The claim that Israel has more Jews than any other country has been vociferously challenged.  It rests primarily on findings of the controversial 2001 National Jewish Population Survey, funded by United Jewish Communities (UJC), which found just 5.2-5.3 million Jews in the United States. That study came under such heavy attack on methodological grounds (and cost so much money) that UJC has not attempted anything similar since.  Truth be told, since the U.S. Census does not ask about religion and defining a Jew is so difficult in any case, no one really knows how many American Jews there are.  American demographers, some using national surveys conducted for other purposes and others totaling up figures from local Jewish community studies, have suggested higher figures, ranging from 6.5 million to 7.5 million or more.

In discussing Israeli demography, DellaPergola makes another controversial claim: that Jewish predominance in Israel—and, hence, the country's survival as a Jewish and democratic state—is possible only if Israel relinquishes West Bank land (or swaps equivalent Israeli territory) that is predominantly inhabited by Arabs.  Otherwise, he warns, high Arab birthrates could bring an end to the Jewish majority between the Mediterranean Sea and the Jordan River as early as 2020. The demographic argument for making territorial concessions would seem to have the virtue of skirting the subject's political, nationalistic, and religious minefields; but DellaPergola has been attacked for accepting what some believe are bloated estimates of the Palestinian West Bank population and for not considering the possibility that the Arab birthrate, already in decline, might drop even further.     

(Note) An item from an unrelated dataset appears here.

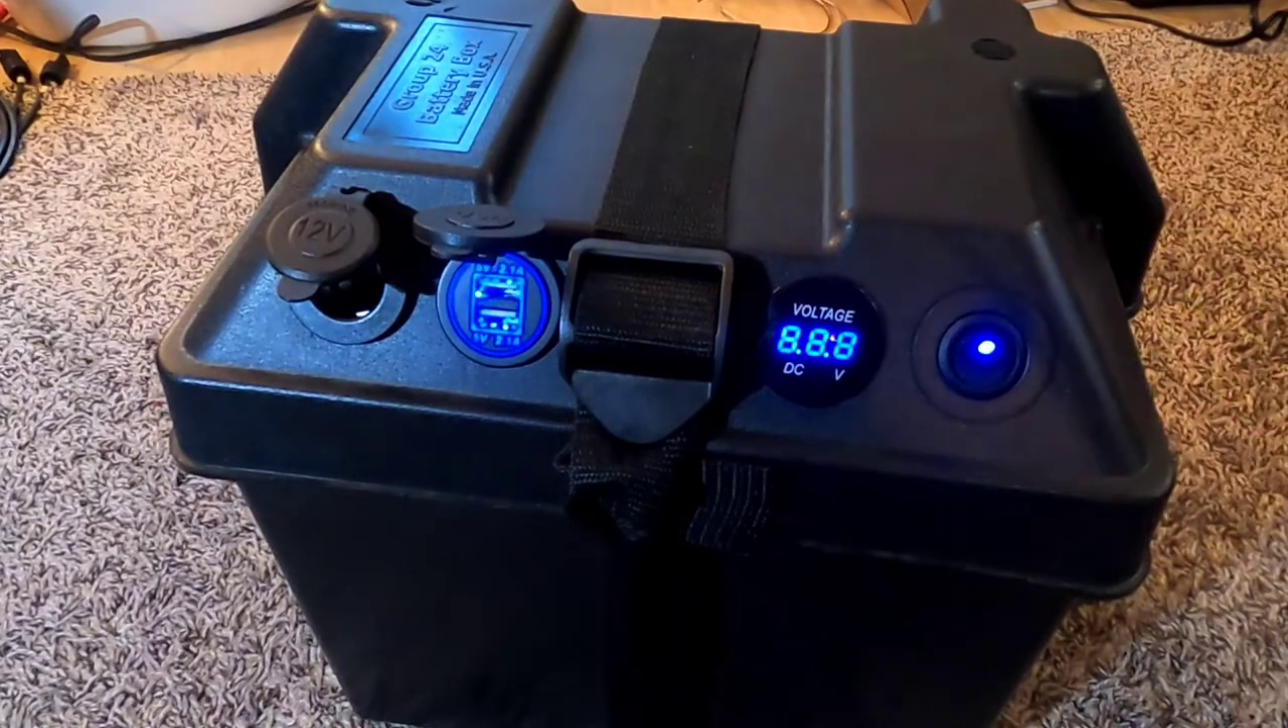All right so like I say I just put the strapping on as you can see it kind of sits in the middle here nicely and I just tied up the end.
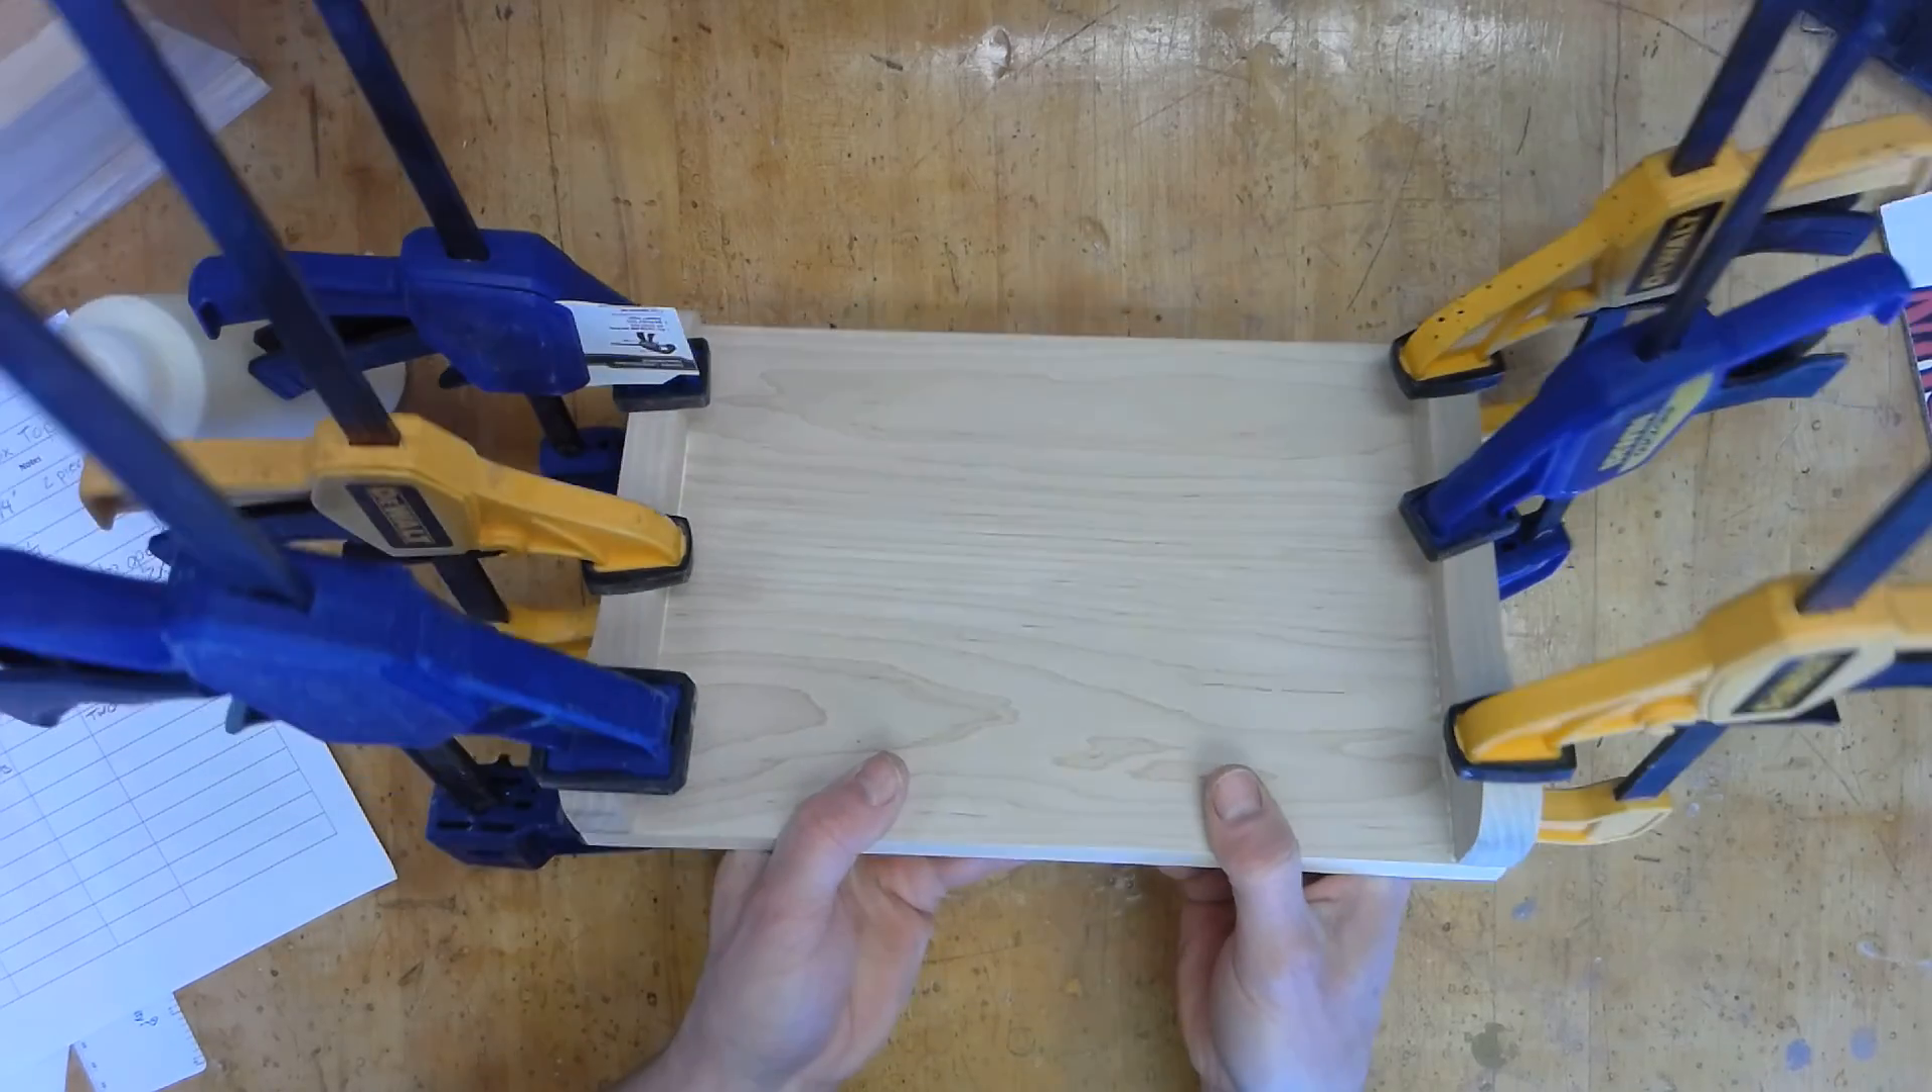Here are my clamps sorry my brackets all clamped on I've got three on each side.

But the criticisms by DellaPergola's detractors, even if they have a degree of truth, can only postpone, not eliminate, the problematic scenarios he sets out for the United States and Israel. Even if there are more American Jews than DellaPergola estimates, it remains very likely that their numbers will gradually decline.  Even if there are fewer West Bank Arab children than he thinks, this fact will give Jews in Israel and the territories no more than a few additional years before their minority status confronts them.

The report makes practical recommendations.  They include good ideas, like financial help for Israeli families that want a third or fourth child; vague, wishful prescriptions to address problems that no one knows how to solve ("limit the erosive effects of assimilation and intermarriage"); and a demographers' relief act: "A coordinating body should be formally charged with overseeing demographic policy planning for Israel and world Jewry."

Even some sensible recommendations are presented without enough attention to political realities.  One such idea—to "facilitate return of Israelis abroad"—was tried a few months ago.  Israel's Ministry of Absorption launched an advertising campaign aimed at Israelis in the United States, warning them that their American-born children will not know Hebrew, will lack a connection to Israeli culture, and could even replace Hanukkah with Christmas.  The ads were withdrawn after the American Jewish establishment reacted angrily, calling them insulting and demeaning. Ironically, that very week the UJA-Federation of New York inadvertently demonstrated the rationale for the ad campaign with the announcement: "We are not endorsing interfaith marriage or condemning it."

Most puzzling is why DellaPergola neglects the Jewish subpopulation that is producing the most children—the Orthodox/Haredi sector.  While they do receive government benefits in Israel, their fecundity stems primarily from a religious commitment to bring many children into the world.  Is there any way to translate their ideal into less sectarian terms so that the rest of world Jewry can learn from their example?  DellaPergola does not consider the question.

DellaPergola deserves great credit for his incisive analysis, and a careful implementation of some of his recommendations could yield positive results.  But the Jewish people, who have waited for millennia for the fulfillment of God's promise to make Abraham's descendants as numerous as the sand on the shore and the stars in the sky, will probably have to wait a while longer.

Lawrence Grossman, director of publications at the American Jewish Committee, edited the American Jewish Year Book from 2000 to 2008.